Seaside is an unincorporated master-planned community on the Florida panhandle in Walton County, roughly midway between Destin and Panama City. It was founded by builder/developer Robert Davis in 1979 on land that he had inherited from his grandfather. The town plan was designed by architects/new urbanists Andrés Duany and Elizabeth Plater-Zyberk. Seaside is often cited as the first New Urbanist development. At the time of Seaside’s construction, Walton County had no zoning ordinance, leaving Seaside’s founders able to plan with a comparatively free hand. In the absence of these regulations (e.g., minimum lot size, separation of uses), Duany and Plater-Zyberk (DPZ) were able to design a mixed-use development with densities greater than conventional suburban development.

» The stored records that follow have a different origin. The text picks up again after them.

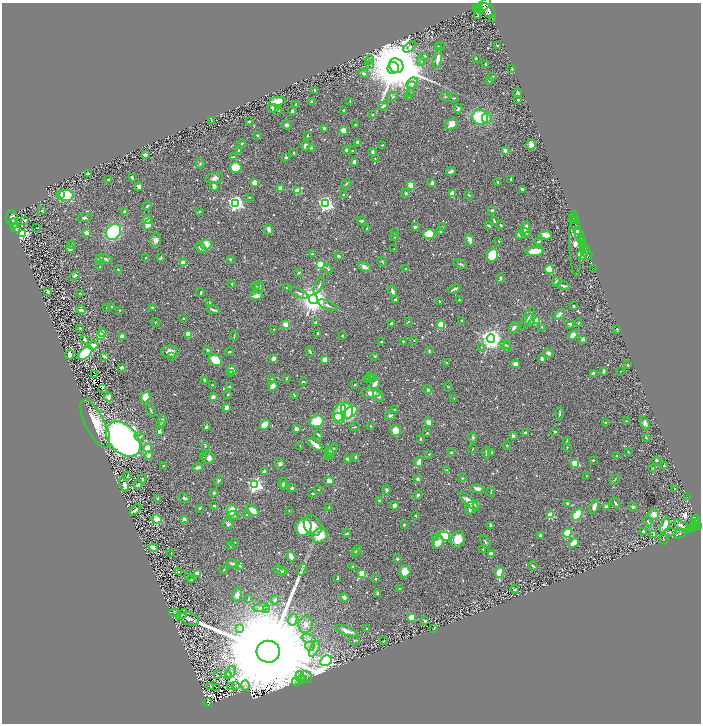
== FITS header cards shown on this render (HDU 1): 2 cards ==
NAXIS1  =                 1397
NAXIS2  =                 1443

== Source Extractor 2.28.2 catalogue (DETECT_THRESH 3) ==
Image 1397 x 1443 px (HDU 1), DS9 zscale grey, zoomed out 1/2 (1 PNG px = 2 x 2 image px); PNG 703 x 726 px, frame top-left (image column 1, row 1442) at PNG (2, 3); each listed source drawn as its Kron ellipse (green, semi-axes under 4 px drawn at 4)
Background 0.703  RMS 0.015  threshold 0.0443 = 3 sigma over >= 5 px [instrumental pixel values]
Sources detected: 735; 45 cannot appear on this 1/2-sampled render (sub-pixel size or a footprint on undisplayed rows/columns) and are neither listed nor drawn; of the other 690, the 500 brightest by FLUX_AUTO listed and drawn (190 fainter detections omitted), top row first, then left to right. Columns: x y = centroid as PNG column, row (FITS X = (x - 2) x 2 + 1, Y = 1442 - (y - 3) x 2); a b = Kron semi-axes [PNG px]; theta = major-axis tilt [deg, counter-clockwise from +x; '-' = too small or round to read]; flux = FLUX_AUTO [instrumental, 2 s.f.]
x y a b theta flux
483 6 9 5 48 1400
476 8 2 1 - 38
479 8 4 1 - 70
488 10 9 5 -41 1800
477 15 3 2 - 1.9
492 18 2 1 - 4.7
438 46 2 2 - 2.1
441 46 2 2 - 1.8
498 46 3 2 - 6.5
410 47 7 4 40 6.5
425 56 3 3 - 6.3
476 58 2 2 - 2.7
438 59 10 4 80 23
369 60 5 3 - 3.6
421 61 4 3 - 4
370 64 4 3 - 2.7
486 65 3 2 - 5.2
396 66 7 6 - 32000
393 68 6 5 - 3700
512 69 2 2 - 2.1
364 74 5 4 - 6.4
493 76 3 2 - 2.3
489 80 3 2 - 7.4
412 83 6 5 - 11
412 86 4 3 - 4.2
315 91 4 2 - 4.6
410 92 2 2 - 3.7
517 93 5 3 - 9.5
445 96 5 3 - 3
393 97 6 3 36 3.2
409 97 2 2 - 1.9
454 98 4 2 - 1.9
518 100 3 2 - 4.3
277 101 8 4 10 56
312 101 3 3 - 4.5
350 102 3 2 - 1.8
296 104 3 2 - 3
383 106 5 3 - 6.6
273 108 5 3 - 12
458 109 4 4 - 6.7
278 110 3 2 - 2.8
292 111 4 3 - 4.6
344 111 3 2 - 2.6
373 115 3 3 - 5.4
480 117 8 7 - 140
487 118 6 5 - 13
211 121 4 2 - 2
249 121 2 2 - 5.2
452 124 7 5 37 22
287 125 5 3 - 9.8
355 125 2 2 - 4.8
324 129 3 2 - 13
343 130 4 3 - 33
257 135 2 2 - 4.1
307 136 3 2 - 2.8
357 142 3 3 - 6.3
242 143 4 2 - 3.2
382 145 3 2 - 2
531 145 5 4 - 15
305 146 4 3 - 12
311 148 4 3 - 4
347 150 4 3 - 4
352 150 3 2 - 1.7
505 150 3 3 - 9.5
239 151 3 3 - 4.5
294 152 2 2 - 4.4
372 152 4 3 - 5.5
146 155 2 2 - 32
233 157 3 3 - 4
286 157 3 3 - 5.3
375 159 2 2 - 2.4
355 162 4 4 - 12
200 164 5 3 - 3
236 167 5 5 - 76
451 171 5 2 - 11
88 174 3 2 - 6.9
132 178 4 2 - 4.6
215 178 8 5 13 12
511 179 4 2 - 5.3
108 180 3 3 - 4.7
254 182 4 3 - 21
498 182 3 2 - 4.2
432 183 3 3 - 13
346 184 5 2 - 3.2
411 185 4 3 - 35
214 186 4 3 - 15
139 187 3 3 - 27
281 188 2 2 - 54
523 189 3 3 - 5.9
297 191 4 2 - 73
406 193 4 3 - 4.2
60 194 3 3 - 9.2
452 194 4 4 - 25
344 195 3 3 - 6.8
469 195 4 2 - 3.2
66 196 7 5 -6 190
249 197 3 2 - 2
236 203 4 4 - 930
325 204 4 4 - 910
147 206 4 2 - 5.2
42 210 3 2 - 3.1
492 210 4 3 - 5.3
125 211 3 3 - 11
199 211 3 2 - 1.9
12 218 7 6 - 10
85 218 7 3 9 4.5
573 218 2 1 - 31
25 220 4 3 - 3.8
147 220 4 4 - 21
361 221 4 2 - 5.8
494 221 4 2 - 4.2
574 221 2 1 - 76
14 223 5 4 - 3.7
148 224 6 4 65 41
501 225 4 2 - 2.6
575 225 5 2 - 44
489 226 4 2 - 3.9
415 227 4 3 - 5.4
442 227 3 2 - 2
16 228 5 4 - 6.9
37 228 2 1 - 2.1
367 228 3 2 - 3.9
525 228 6 3 70 18
269 230 5 4 - 9.6
578 230 2 1 - 170
441 231 4 3 - 3.1
113 232 8 7 - 230
87 233 2 2 - 58
395 233 3 3 - 2.3
526 233 5 4 - 4.6
23 234 4 3 - 280
429 234 6 4 17 110
520 235 4 3 - 18
546 235 6 3 -14 34
580 235 7 2 -68 240
395 237 3 2 - 3.2
581 239 5 2 - 180
155 240 7 5 74 11
470 240 6 3 -71 19
499 241 3 2 - 2.1
539 241 4 2 - 4
583 243 2 2 - 87
72 244 4 3 - 4.1
575 244 33 6 -88 76
206 245 5 5 - 38
584 247 3 2 - 210
201 248 6 3 -34 11
70 249 4 3 - 10
394 249 3 3 - 1.8
535 251 9 4 2 63
586 251 2 1 - 66
312 254 4 3 - 3.5
492 255 7 5 67 120
582 255 5 4 - 92
588 255 5 1 - 240
338 256 3 2 - 5.5
99 258 4 3 - 3.9
146 258 2 2 - 2.4
160 258 4 2 - 2.2
106 259 7 4 -26 5
230 259 3 2 - 4.4
183 262 3 3 - 26
382 262 5 2 - 2.6
461 264 7 3 -22 4.4
320 265 3 3 - 190
100 267 3 3 - 2.8
365 267 7 4 -27 14
593 268 2 1 - 17
328 269 5 3 - 3.7
405 269 2 2 - 4
549 269 4 3 - 66
118 270 4 2 - 2.6
299 272 4 3 - 3.4
75 276 6 4 34 8.9
501 278 4 3 - 5.6
556 282 4 3 - 8.5
232 284 3 2 - 2.4
319 285 9 3 63 5.5
256 286 4 2 - 2.1
563 286 7 3 -13 5.1
259 287 5 2 - 2.2
286 288 4 3 - 2.3
454 289 6 2 26 8.4
47 291 4 2 - 5.8
392 291 6 3 -73 8.2
200 293 4 2 - 3.5
299 293 10 3 -25 7.4
81 294 3 2 - 1.8
256 296 6 4 9 14
313 299 5 4 - 4500
396 299 3 2 - 2.6
459 300 2 2 - 2.9
440 301 3 2 - 2.9
210 302 4 2 - 3.1
328 305 10 3 -25 7.2
574 306 2 2 - 3.3
111 307 3 2 - 3.4
107 308 2 2 - 2.7
152 308 3 3 - 3.6
81 310 5 3 - 8.9
120 310 3 2 - 2.3
213 310 6 2 -17 6.4
559 314 6 3 43 14
183 318 2 2 - 3.7
527 318 12 4 60 17
530 320 6 4 70 8.9
408 321 3 3 - 2.1
462 321 3 2 - 4.7
537 321 4 4 - 41
156 322 5 2 - 2.1
316 323 3 3 - 11
391 323 2 2 - 7.1
578 323 4 2 - 2.1
570 324 3 2 - 8.3
286 325 3 3 - 51
441 325 4 4 - 62
514 327 6 3 56 8.8
542 327 4 2 - 2.3
80 328 2 2 - 5.8
274 329 2 2 - 2.4
617 329 2 2 - 3.7
103 333 4 3 - 12
318 333 2 2 - 7
189 334 4 3 - 40
342 335 4 3 - 2.3
573 335 5 4 - 31
101 336 3 3 - 200
122 336 3 3 - 23
234 336 5 1 - 2.3
85 339 3 2 - 5.4
491 339 4 4 - 2400
583 339 4 3 - 8.8
414 340 3 2 - 2
403 341 3 2 - 2.3
381 342 3 3 - 3.9
505 344 6 2 -21 3.4
93 345 5 3 - 38
482 347 3 2 - 2
507 347 4 3 - 4.5
207 350 4 3 - 3.4
429 351 4 3 - 3.6
170 352 9 6 -1 17
229 352 4 2 - 3
310 352 5 2 - 2.5
85 353 9 4 44 330
548 353 5 4 - 6.8
70 355 4 3 - 31
172 356 3 3 - 2.9
375 356 3 2 - 3.6
105 357 2 2 - 27
273 358 4 4 - 13
542 358 4 3 - 6.5
325 359 3 3 - 35
215 360 7 5 -39 66
447 363 3 2 - 3.1
515 364 4 4 - 12
627 365 2 2 - 3.3
122 368 4 3 - 9.6
232 370 5 4 - 22
603 371 3 2 - 6.2
620 371 2 2 - 2.2
593 373 4 3 - 7.8
231 374 4 4 - 3.9
95 375 2 1 - 2.8
369 377 4 3 - 3.1
286 378 4 2 - 1.9
373 378 3 3 - 5.8
272 379 3 2 - 1.8
367 379 3 2 - 1.8
204 380 2 2 - 8.7
303 382 3 2 - 3.1
375 384 6 3 60 19
213 385 4 2 - 2.2
355 385 2 2 - 2
273 386 4 4 - 28
230 387 4 3 - 5.2
448 387 4 2 - 2.1
102 389 2 1 - 2.9
428 390 5 4 - 4.5
371 393 9 5 1 21
228 394 2 2 - 3.2
294 395 3 2 - 3.5
378 396 6 4 -48 13
109 397 4 4 - 11
145 397 5 4 - 47
213 397 4 4 - 13
454 399 3 2 - 1.8
226 408 4 3 - 18
151 410 7 2 -68 3.7
395 410 3 2 - 10
347 411 8 5 -76 85
350 412 8 5 36 130
340 413 11 6 84 78
560 414 6 2 87 4.3
390 415 5 4 - 6.6
338 417 4 4 - 84
162 421 5 3 - 8
317 421 7 6 - 71
626 421 3 3 - 1.8
429 422 4 4 - 17
606 423 3 3 - 5.7
645 423 7 4 -62 11
95 424 27 9 -63 96
160 425 3 2 - 1.9
265 425 6 4 44 42
370 426 2 2 - 2.1
206 427 4 3 - 7.6
354 427 5 3 - 3.3
296 429 4 3 - 12
395 430 5 5 - 45
159 431 2 2 - 34
555 431 4 2 - 3.5
427 433 4 2 - 2.5
525 433 2 2 - 10
318 435 4 2 - 6.1
513 436 3 2 - 14
140 437 5 4 - 5.6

I visit the place just about every year and have always wanted to shoot HD video since it is simply gorgeous. If you noticed the lack of posts over the last few days its because I was visiting once again, but I shot some video of a Great Blue Heron at the beach during a sunset with my trusty Sony HDR-SR10. I hope to share more personal videos like this on Sony Insider in the future, if your willing to accept it. If anything, allow this video to ease your mind and free you from the stresses of the day.
DPZ hired architects such as Melanie Taylor and Robert Orr to design the buildings and housing for the development. Seaside is primarily a resort community, consisting of residents who live there for months at a time as well as vacationers renting cottages and houses. Many scenes of the 1998 film The Truman Show were shot at Seaside. The movie’s director Peter Weir was planning on building a movie set town for the movie when his wife, Wendy, happened to see Seaside featured in an architect’s magazine and thought it would be perfect for the film.
Time magazine called it “the most astounding design achievement of its era and, one might hope, the most influential.”